----- Dataset extract

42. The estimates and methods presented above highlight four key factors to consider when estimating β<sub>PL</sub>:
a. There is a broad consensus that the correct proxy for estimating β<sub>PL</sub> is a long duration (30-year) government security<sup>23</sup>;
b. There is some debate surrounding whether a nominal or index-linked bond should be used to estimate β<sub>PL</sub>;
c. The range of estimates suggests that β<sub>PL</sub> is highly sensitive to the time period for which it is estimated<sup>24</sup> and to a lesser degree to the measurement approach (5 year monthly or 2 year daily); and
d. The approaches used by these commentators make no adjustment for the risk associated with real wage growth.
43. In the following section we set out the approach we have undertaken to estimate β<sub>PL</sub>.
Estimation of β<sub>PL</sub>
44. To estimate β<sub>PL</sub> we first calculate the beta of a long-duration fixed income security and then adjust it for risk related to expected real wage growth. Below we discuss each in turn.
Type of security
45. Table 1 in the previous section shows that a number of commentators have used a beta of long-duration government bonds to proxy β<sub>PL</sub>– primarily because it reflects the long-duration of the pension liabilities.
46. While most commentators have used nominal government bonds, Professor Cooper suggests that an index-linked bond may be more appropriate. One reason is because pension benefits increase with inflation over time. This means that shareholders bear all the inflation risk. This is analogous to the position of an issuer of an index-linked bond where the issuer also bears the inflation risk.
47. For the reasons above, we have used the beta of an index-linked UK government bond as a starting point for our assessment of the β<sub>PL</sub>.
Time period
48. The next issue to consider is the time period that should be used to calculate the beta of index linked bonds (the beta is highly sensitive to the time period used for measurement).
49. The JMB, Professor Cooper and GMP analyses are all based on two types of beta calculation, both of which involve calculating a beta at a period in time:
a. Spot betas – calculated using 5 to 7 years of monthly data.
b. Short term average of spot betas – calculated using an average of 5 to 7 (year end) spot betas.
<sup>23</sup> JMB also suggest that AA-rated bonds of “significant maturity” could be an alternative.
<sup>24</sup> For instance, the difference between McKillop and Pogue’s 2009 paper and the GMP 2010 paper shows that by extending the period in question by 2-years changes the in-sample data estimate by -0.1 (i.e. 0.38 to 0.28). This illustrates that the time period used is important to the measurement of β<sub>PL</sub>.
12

----------

Output only an exact transcription of the lines above from the one with "43. In the following" up to and including the one with "<sup>23</sup> JMB also".

▶ [Your solution]:
43. In the following section we set out the approach we have undertaken to estimate β<sub>PL</sub>.
Estimation of β<sub>PL</sub>
44. To estimate β<sub>PL</sub> we first calculate the beta of a long-duration fixed income security and then adjust it for risk related to expected real wage growth. Below we discuss each in turn.
Type of security
45. Table 1 in the previous section shows that a number of commentators have used a beta of long-duration government bonds to proxy β<sub>PL</sub>– primarily because it reflects the long-duration of the pension liabilities.
46. While most commentators have used nominal government bonds, Professor Cooper suggests that an index-linked bond may be more appropriate. One reason is because pension benefits increase with inflation over time. This means that shareholders bear all the inflation risk. This is analogous to the position of an issuer of an index-linked bond where the issuer also bears the inflation risk.
47. For the reasons above, we have used the beta of an index-linked UK government bond as a starting point for our assessment of the β<sub>PL</sub>.
Time period
48. The next issue to consider is the time period that should be used to calculate the beta of index linked bonds (the beta is highly sensitive to the time period used for measurement).
49. The JMB, Professor Cooper and GMP analyses are all based on two types of beta calculation, both of which involve calculating a beta at a period in time:
a. Spot betas – calculated using 5 to 7 years of monthly data.
b. Short term average of spot betas – calculated using an average of 5 to 7 (year end) spot betas.
<sup>23</sup> JMB also suggest that AA-rated bonds of “significant maturity” could be an alternative.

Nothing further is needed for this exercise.